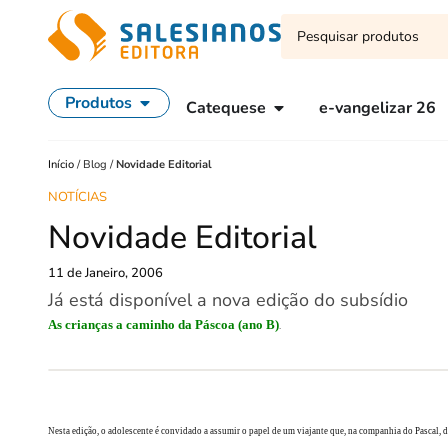
Produtos
Catequese
e-vangelizar 26
Início
/
Blog
/
Novidade Editorial
NOTÍCIAS
Novidade Editorial
11 de Janeiro, 2006
Já está disponível a nova edição do subsídio
As crianças a caminho da Páscoa (ano B)
.
Nesta edição, o adolescente é convidado a assumir o papel de um viajante que, na companhia do Pascal,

EXERCISE REQUIREMENTS: Print the text of each item above line for line, without changing anything, and leave the pictures out of your answer.

SOLUTION TO THE PROBLEM:
Produtos
Catequese
e-vangelizar 26
Início
/
Blog
/
Novidade Editorial
NOTÍCIAS
Novidade Editorial
11 de Janeiro, 2006
Já está disponível a nova edição do subsídio
As crianças a caminho da Páscoa (ano B)
.
Nesta edição, o adolescente é convidado a assumir o papel de um viajante que, na companhia do Pascal,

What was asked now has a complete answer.